"So, the first question we must ask ourselves is, what is a boggart?"
Hermione put up her hand.
"It's a shape shifter," she said.
"It can take the shape of whatever it thinks will frighten us most."
(Rowling, The Prisoner of Azkaban, p. 133)
The boggart - "fear itself," as we behold it in Harry Potter, evolves from the British belief in a house spirit. The boggart exists to muddle intermittently in the conveniences of its house's inhabitants, (ie spoiling the milk, spooking the horses, chilling the beds.) As legend explains, a simple horseshoe on the door can keep boggarts away - but beware of claiming or naming a boggart - it'll become yours for life!
This passage, as only children's literature can do, explores the mysteries of the boggart, touching on the immense and abstractions of fear itself in a particularly adult way of thinking and reasoning. What is the relationship between humans and fear? The trick to dispelling fear - really as simple as laughter? Through the HP series, we peer into the characters' experiences of various levels of fear, various causes, shadowed through their run-ins with closet boggarts. For Ron, we gaze upwards in terror with him at the classic room-sized spider. With his mother, however, we feel the acute stab of desperation at the image of her children falling dead into her arms.

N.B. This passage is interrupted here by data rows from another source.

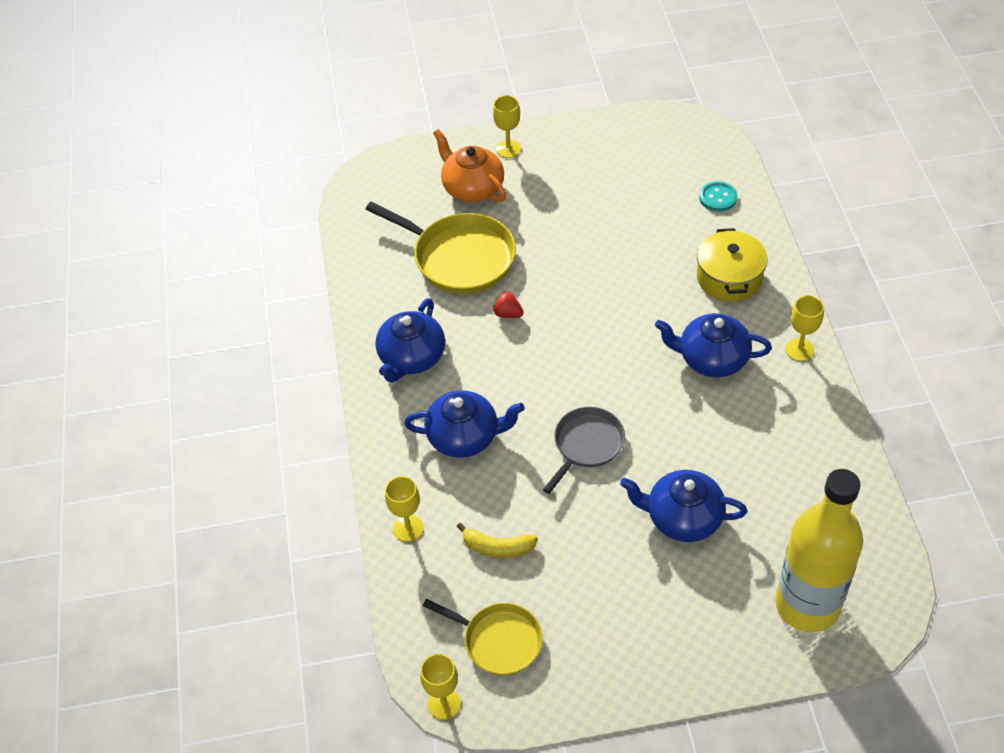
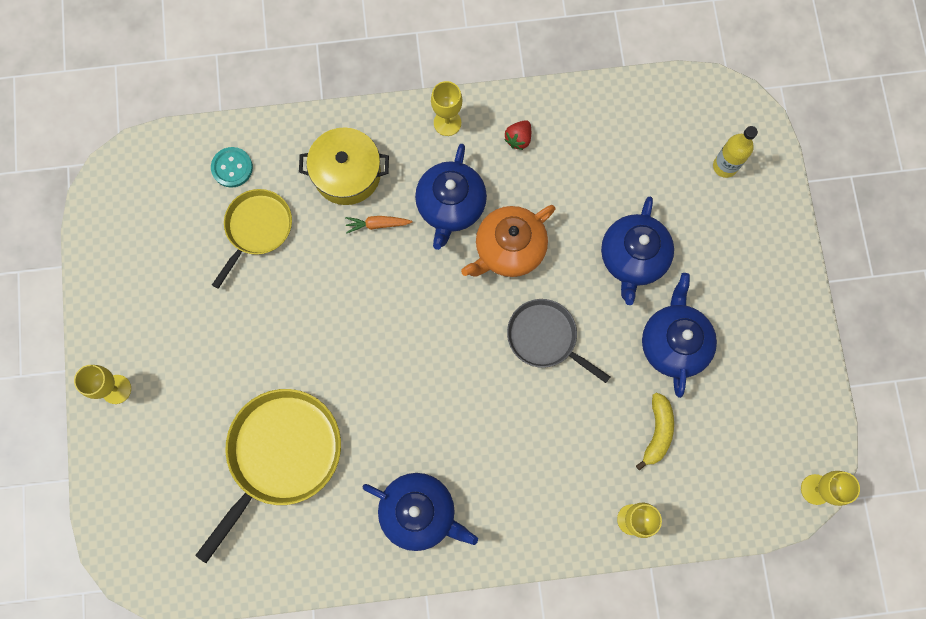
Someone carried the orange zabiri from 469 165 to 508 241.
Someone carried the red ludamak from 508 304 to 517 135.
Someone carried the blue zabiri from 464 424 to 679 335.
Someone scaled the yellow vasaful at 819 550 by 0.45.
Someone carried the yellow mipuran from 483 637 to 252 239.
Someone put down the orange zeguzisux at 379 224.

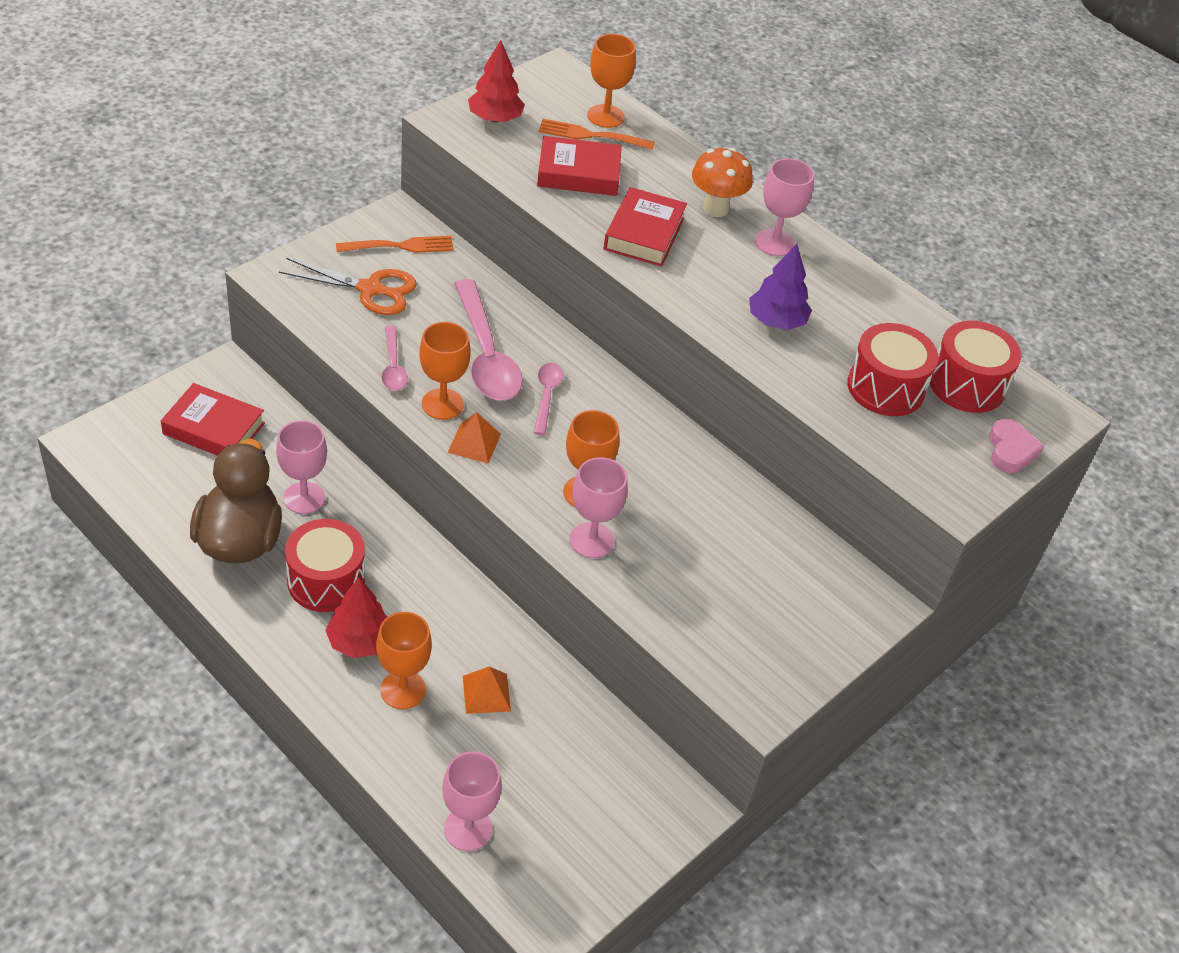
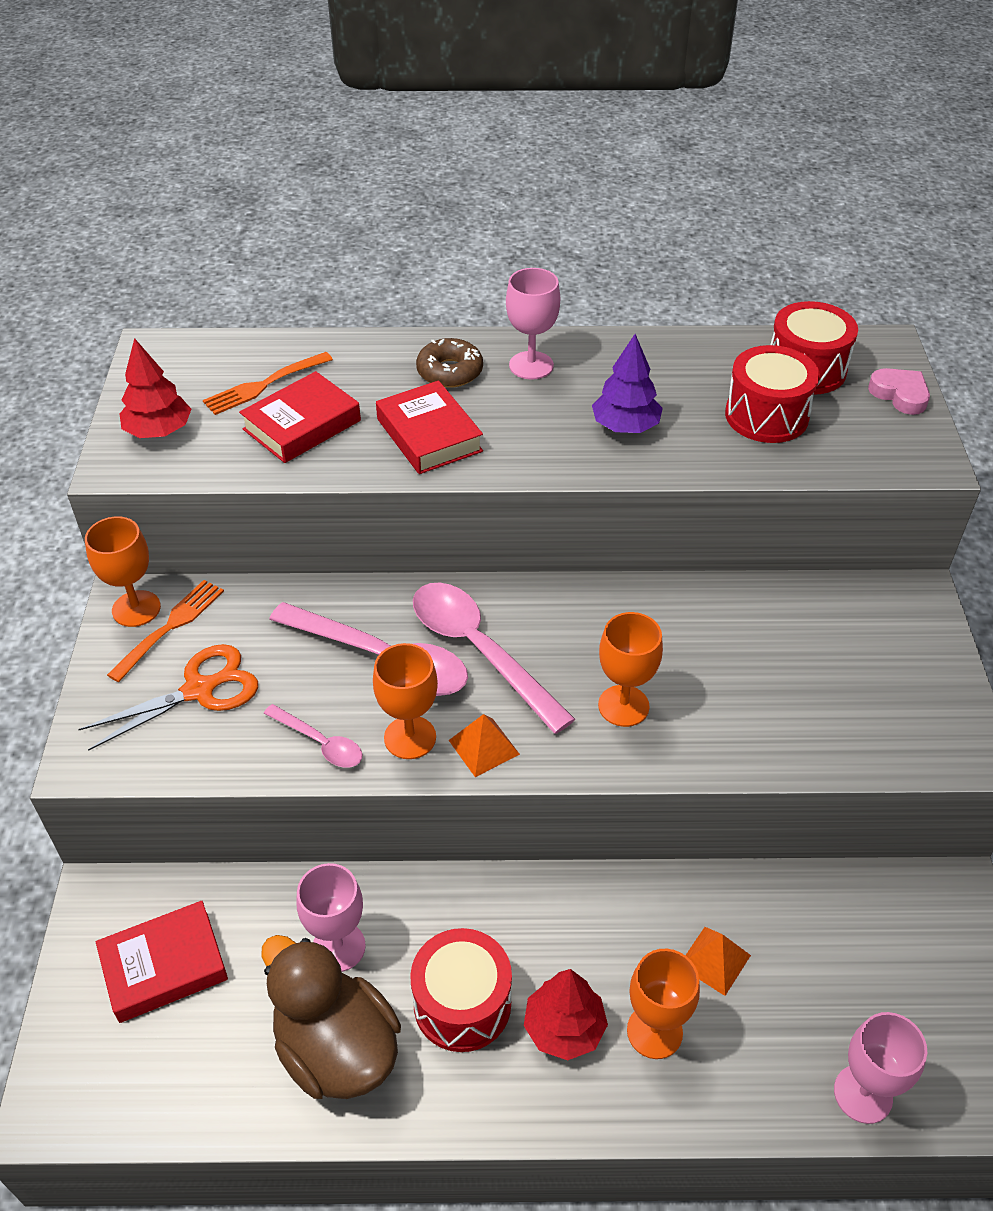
Someone carried the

I would like to believe that the opportunity to battle a boggart, tete-a-tete, would be very worth the potentially disarming discovery of what it is specifically that I fear. Finally, some concrete closure on the sensation that often begets hesitation, worry, self-consciousness, even paralyzation. There is something very childlike in the ability to pinpoint one's fears. Adults are prone to recognize the sensation of fear, but struggle to dissolve feeling into cause. Moreover, sweet Ron, wouldn't it be nice to fear large spiders above everything else? Ahh the simplicity of fears we remember from our childhood: bugs, snakes, thunder, monsters, the dark... the child's boggart easily renders insects, rats, vermin, and other more concrete fears. Too quickly, it seems, we're pushed away from these simplistic, childlike (however, I'm certainly not saying I have by any means mastered my "childlike" terror of snakes) fears and forced to cope with rather adult concepts of fear. Failure, dying, insufficiency, o Boggart, just try to emulate these notions.
It seems easier to me to recognize when I'm afraid, but much more difficult to put that fear into words or images. "I'm just afraid something's going to go wrong." "What if..." "It's not going to be worth it." Perhaps the recognition of fear remains greater than the actual fear itself? Or at least the "unknown" aspects of our fears supply added influence and trepidation. If we all but had our own personal closet boggart, to keep us informed and healthily balanced in appropriate fears. And if only dispelling those fears were as simple as visualizing Snape in an old fashioned woman's dress.